En esta ocasión, Miguel Ángel logró incorporar en su obra una cantidad considerable de ideas atrevidas. Encontró la manera, como hemos visto, de incluir a su amante masculino, su respeto hacia los judíos, su indignación por la corrupción y la inmoralidad de la Iglesia, incluyó técnicas pictóricas experimentales y, también, su fe neoprotestante clandestina y subversiva. Y este último es posiblemente el secreto más grande de todos: mientras Miguel Ángel estaba creando esta obra de arte para la Iglesia, había abandonado la fe católica y suscrito personalmente una creencia distinta.
Lo que sorprende es que los millones de visitantes anuales de la capilla Sixtina no se den cuenta de nada de esto. El inteligente florentino logró de nuevo con éxito abrumar al espectador con tanto color y tantas imágenes que sólo los afortunados que pueden pasar un buen rato en el interior de la capilla tienen la posibilidad de percatarse de algunos detalles. Una persona que sí pasó mucho tiempo inspeccionando el fresco mientras Miguel Ángel trabajaba en él fue el cerimoniere, o maestro de ceremonias, del Papa. El cerimoniere es básicamente el jefe de personal del Papa, el responsable de los quehaceres diarios del Vaticano. En la época de Pablo III, el maestro de ceremonias era un sacerdote pedante y engreído llamado Biagio da Cesena. El hombre vilipendió en público a Miguel Ángel, incluso antes de que el fresco estuviera finalizado, por llenar la sagrada capilla papal con una «orgía de obscenidades paganas y herejías». El artista le replicó con la cita que aparece al principio de este capítulo, y luego continuó pintando. En la esquina inferior derecha del fresco, justo encima de la puerta de salida (por donde hoy en día entra el público), aparece el alma maldita en el infierno, el rey Minos de la mitología griega. Minos amaba el oro y odiaba a los seres humanos, lo que le garantizó la condena eterna.

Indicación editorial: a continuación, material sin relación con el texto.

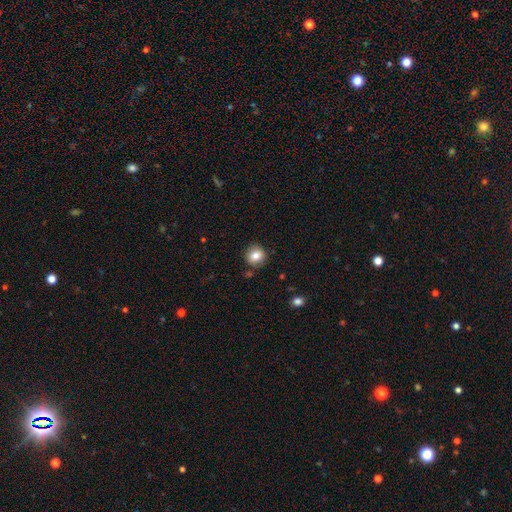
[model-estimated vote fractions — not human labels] smooth_or_featured: smooth (p=0.82) [alt: star or artifact p=0.10]
how_rounded: round (p=0.92) [alt: in between p=0.07]
merging: none (p=0.87) [alt: minor disturbance p=0.08]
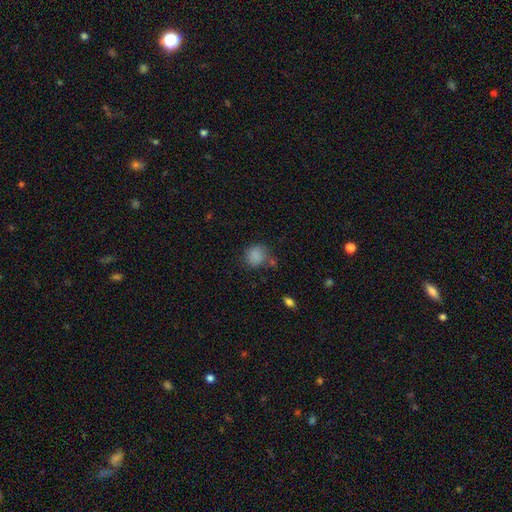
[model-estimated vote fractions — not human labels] Smooth or featured: smooth — 85% (star or artifact — 10%)
How rounded: round — 79% (in between — 20%)
Merging: none — 66% (minor disturbance — 18%)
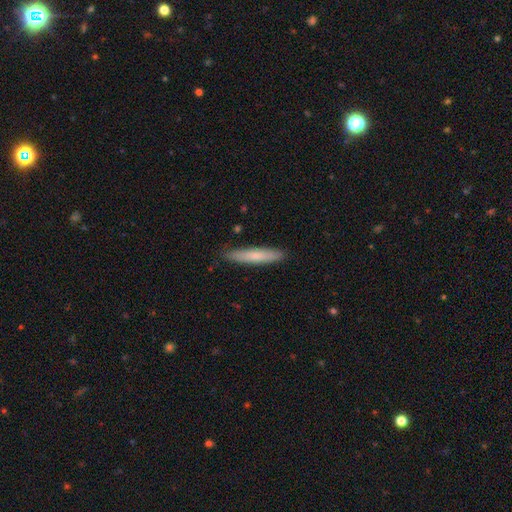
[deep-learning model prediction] This is likely a smooth galaxy (73%). How rounded: clearly cigar-shaped (91%). Merging: clearly none (87%).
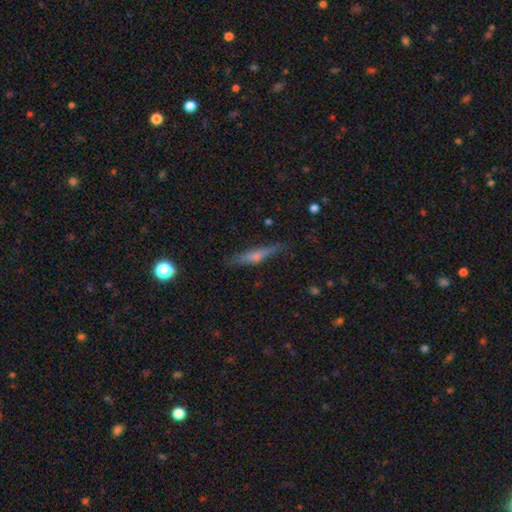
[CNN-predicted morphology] featured or disk 50%, smooth 42%, star or artifact 9%. Down the decision tree: merging — none (81%).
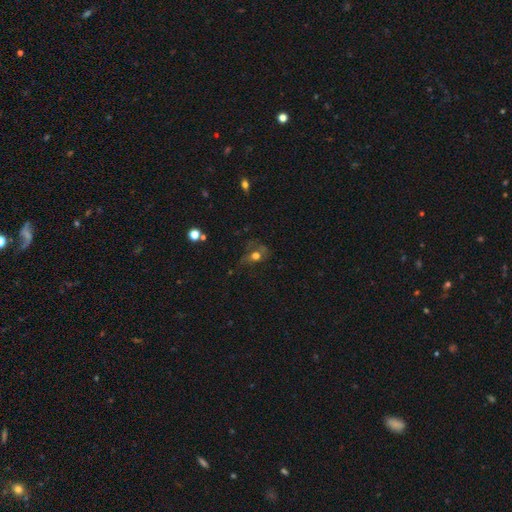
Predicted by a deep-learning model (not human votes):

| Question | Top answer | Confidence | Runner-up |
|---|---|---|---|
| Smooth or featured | smooth | 50% | featured or disk (28%) |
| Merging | none | 40% | major disturbance (31%) |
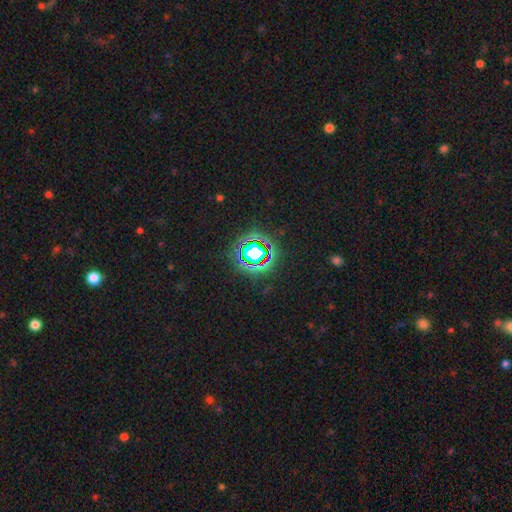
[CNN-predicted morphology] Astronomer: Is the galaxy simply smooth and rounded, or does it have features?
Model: star or artifact — 80%.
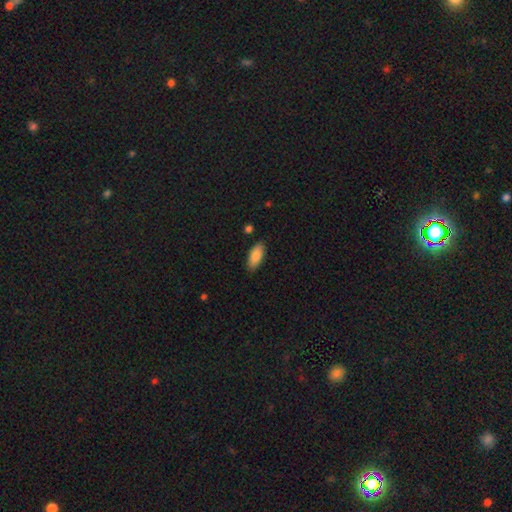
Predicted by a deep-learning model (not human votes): Overall: smooth (85%). How rounded: in between (83%). Merging: none (86%).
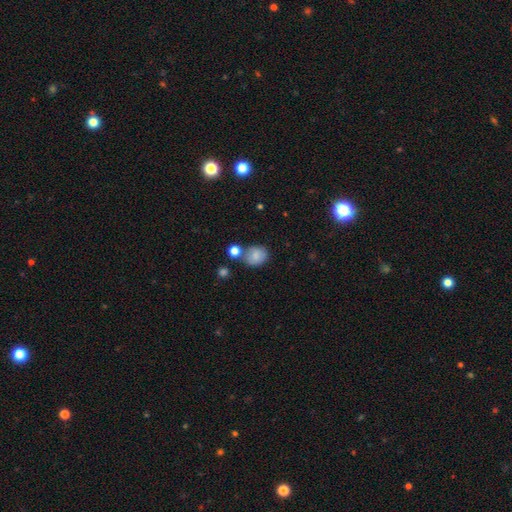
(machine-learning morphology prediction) type=smooth (80%); roundness=round (63%); merging=none (62%).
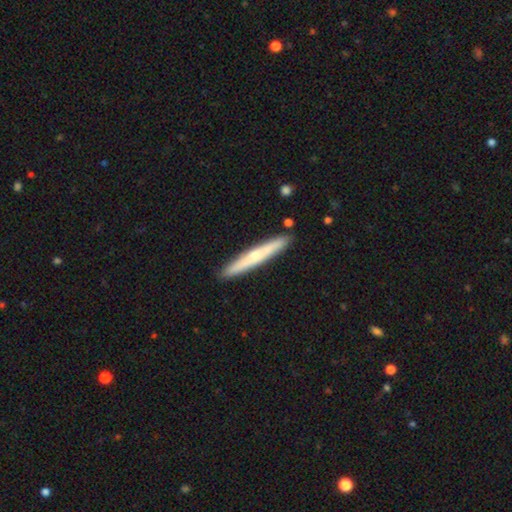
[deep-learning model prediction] This appears to be a smooth galaxy with no disk features (49%). Merging: none (90%).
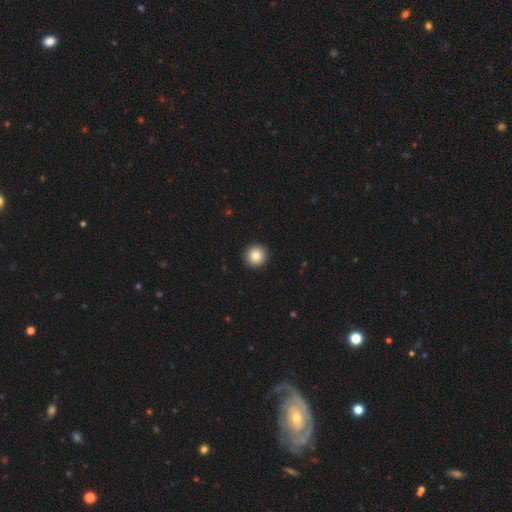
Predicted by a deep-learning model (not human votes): The model was most divided on "smooth or featured": smooth: 84%, star or artifact: 9%, featured or disk: 7%. More confident: how rounded — round (95%); merging — none (94%).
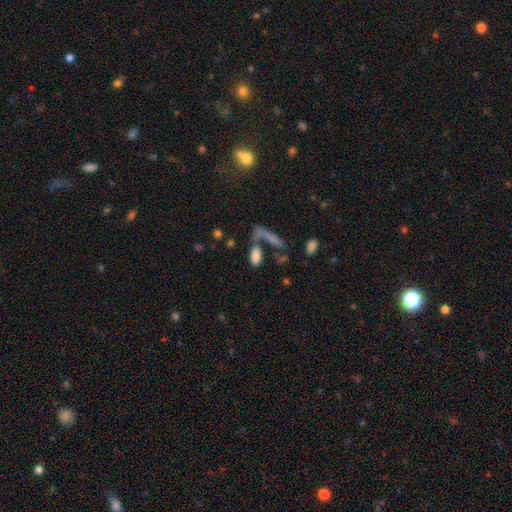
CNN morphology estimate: Smooth or featured? Predicted: smooth (p=0.79). How rounded? Predicted: in between (p=0.78). Merging? Predicted: none (p=0.45).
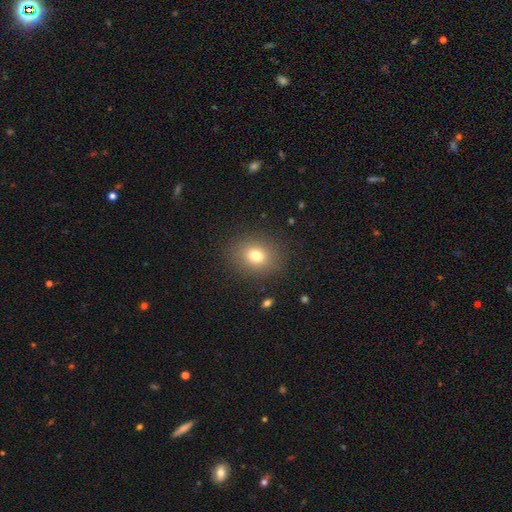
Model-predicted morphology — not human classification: Smooth or featured? Predicted: smooth (p=0.76). How rounded? Predicted: round (p=0.59). Merging? Predicted: none (p=0.88).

Aparece representado con orejas de burro, aplastado por una enorme serpiente que le muerde eternamente los genitales. El maldito rey fue la última figura que Miguel Ángel pintó al final de sus siete años de trabajos en el fresco mural.

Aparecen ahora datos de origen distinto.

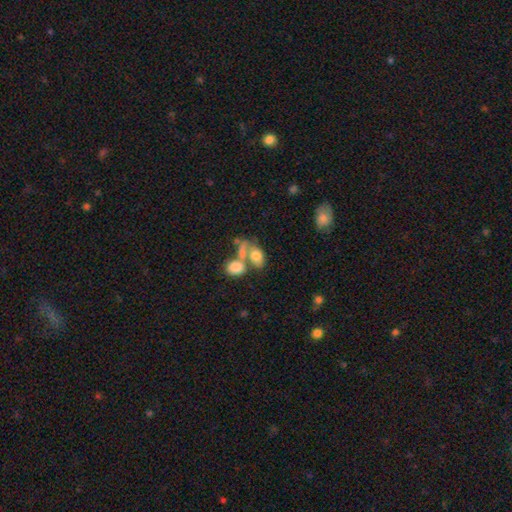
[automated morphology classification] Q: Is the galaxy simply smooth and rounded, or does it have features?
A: smooth — 72%.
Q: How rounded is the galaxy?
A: in between — 83%.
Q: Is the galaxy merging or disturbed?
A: merger — 51%.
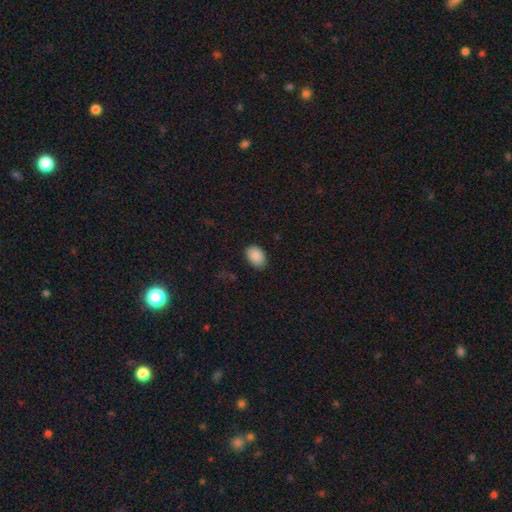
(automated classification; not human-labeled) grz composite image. It shows a smooth galaxy with no disk features (89%) that is in between round and cigar-shaped (83%). Merging: none (84%).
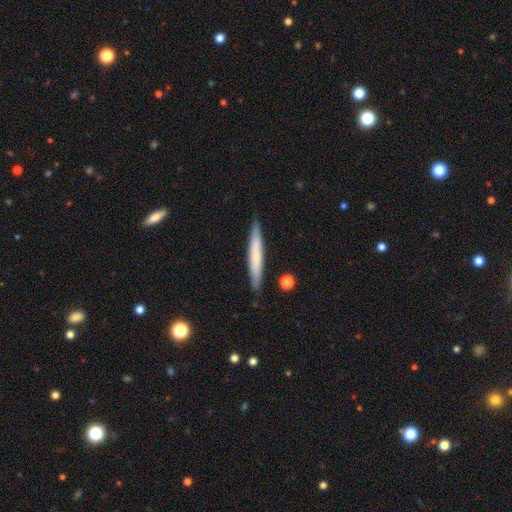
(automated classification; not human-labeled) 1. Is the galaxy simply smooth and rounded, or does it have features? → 60% smooth, 34% featured or disk, 6% star or artifact.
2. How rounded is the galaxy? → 95% cigar-shaped, 4% in between, 1% round.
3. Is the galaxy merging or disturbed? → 88% none, 9% minor disturbance, 2% merger, 2% major disturbance.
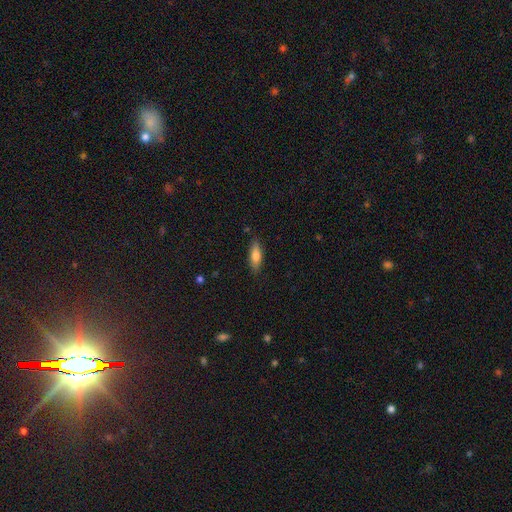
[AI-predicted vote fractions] The model was most divided on "how rounded": in between: 51%, cigar-shaped: 47%, round: 2%. More confident: merging — none (85%); smooth or featured — smooth (71%).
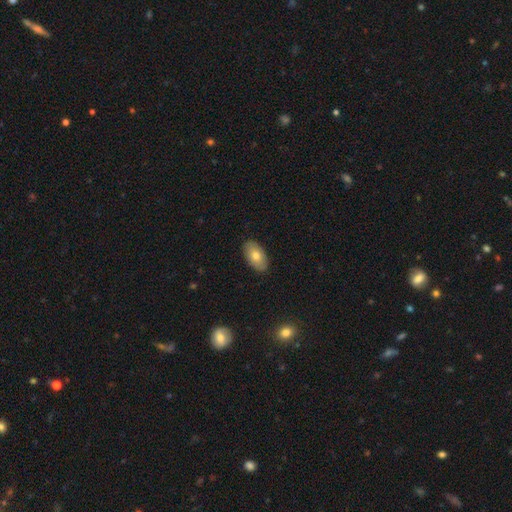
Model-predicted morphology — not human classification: Smooth or featured?
  - smooth: 74% *
  - featured or disk: 20%
  - star or artifact: 6%
How rounded?
  - in between: 94% *
  - round: 4%
  - cigar-shaped: 2%
Merging?
  - none: 88% *
  - minor disturbance: 9%
  - major disturbance: 2%
  - merger: 1%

Detalle de El Juicio Final (antes de la restauración): El rey Minos con el rostro de Biagio da Cesena, el maestro de ceremonias del Papa. Véase fotografía 25 en el cuadernillo de imágenes. Ilustración de Scala, obtenida a través de Art Resource of New York.

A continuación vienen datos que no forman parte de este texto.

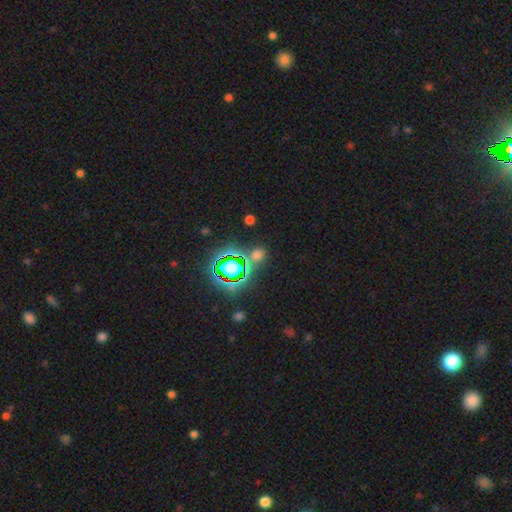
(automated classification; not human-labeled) Smooth or featured? star or artifact (54%)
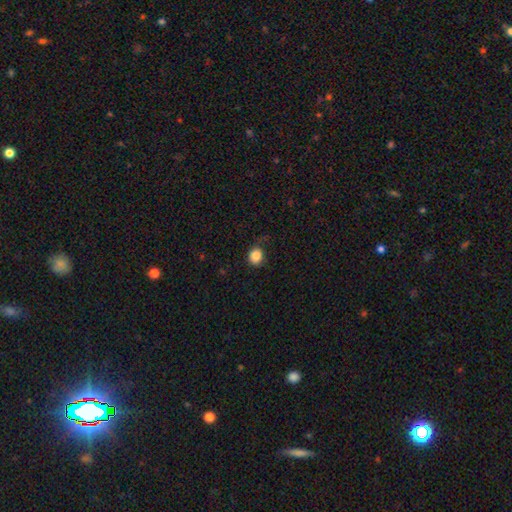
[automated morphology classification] This appears to be a smooth galaxy with no disk features (86%) that is round (70%). Merging: none (72%).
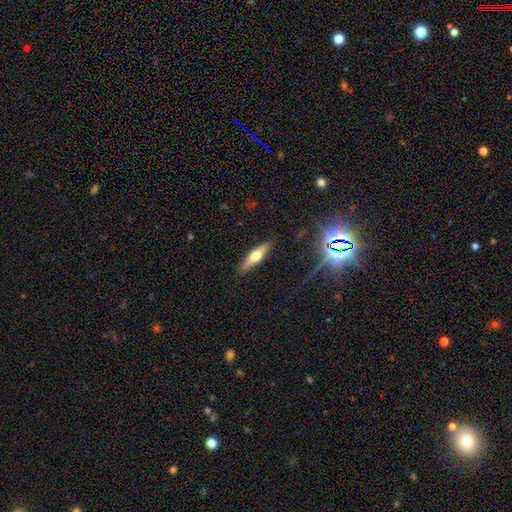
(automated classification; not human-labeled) Smooth or featured? Predicted: smooth (p=0.50). How rounded? Predicted: cigar-shaped (p=0.74). Merging? Predicted: none (p=0.88).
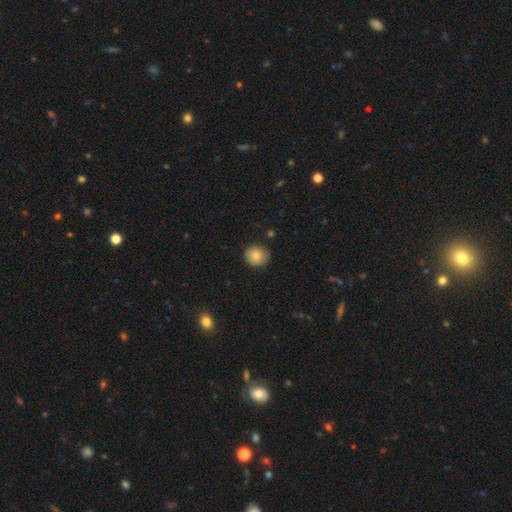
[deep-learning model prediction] Smooth or featured? smooth (83%)
How rounded? round (87%)
Merging? none (86%)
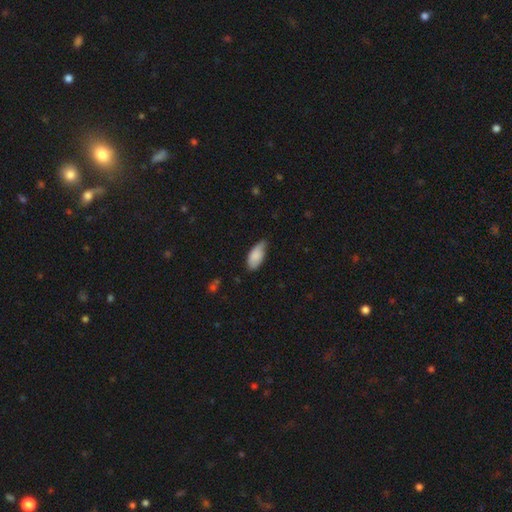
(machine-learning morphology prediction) Overall: smooth (86%). How rounded: in between (91%). Merging: none (52%; minor disturbance 41%).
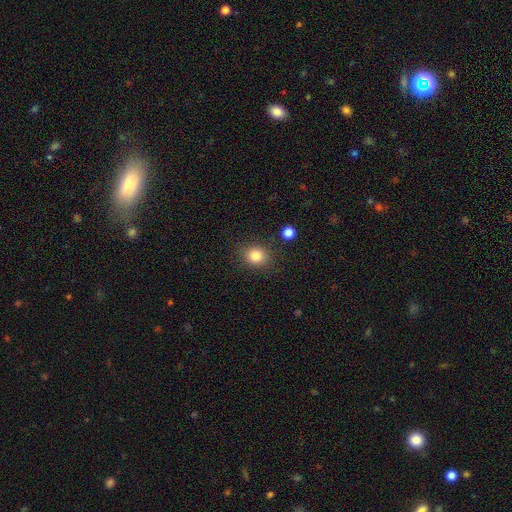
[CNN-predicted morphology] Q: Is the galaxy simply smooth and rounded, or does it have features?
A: smooth — 83%.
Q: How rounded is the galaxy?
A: round — 76%.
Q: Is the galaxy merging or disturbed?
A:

Cuando la obra fue mostrada finalmente al público en 1541 toda Roma acudió a ver la última maravilla del gran maestro. La ciudad quedó dividida de inmediato: la mitad de los espectadores opinaba que el fresco era una de las obras de arte más inspiradoras y profundamente religiosas que había visto; la otra mitad era de la opinión de que se trataba de una obra pagana y obscena. De pronto, mientras se desarrollaban acalorados debates delante del fresco, uno de los espectadores empezó a reír con disimulo… luego otro… y otro. Pronto toda Roma reía histéricamente porque el cuerpo fofo y el feo perfil del rey Minos eran un retrato evidente de Biagio da Cesena, el maestro de ceremonias, el segundo del Vaticano después del papa Pablo III. Según informes de la época, Biagio se postró delante del Papa hecho un mar de lágrimas, suplicándole al pontífice que lo sacara del fresco. El Papa, que respetaba a Miguel Ángel (y que con seguridad estaba también harto de las presunciones de Biagio), le replicó: «Hijo mío, el Señor me ha concedido las llaves para gobernar el cielo y la tierra. Si deseas salir del infierno, habla con Miguel Ángel». Es evidente que nunca hicieron las paces, y Biagio se quedó en el infierno para siempre.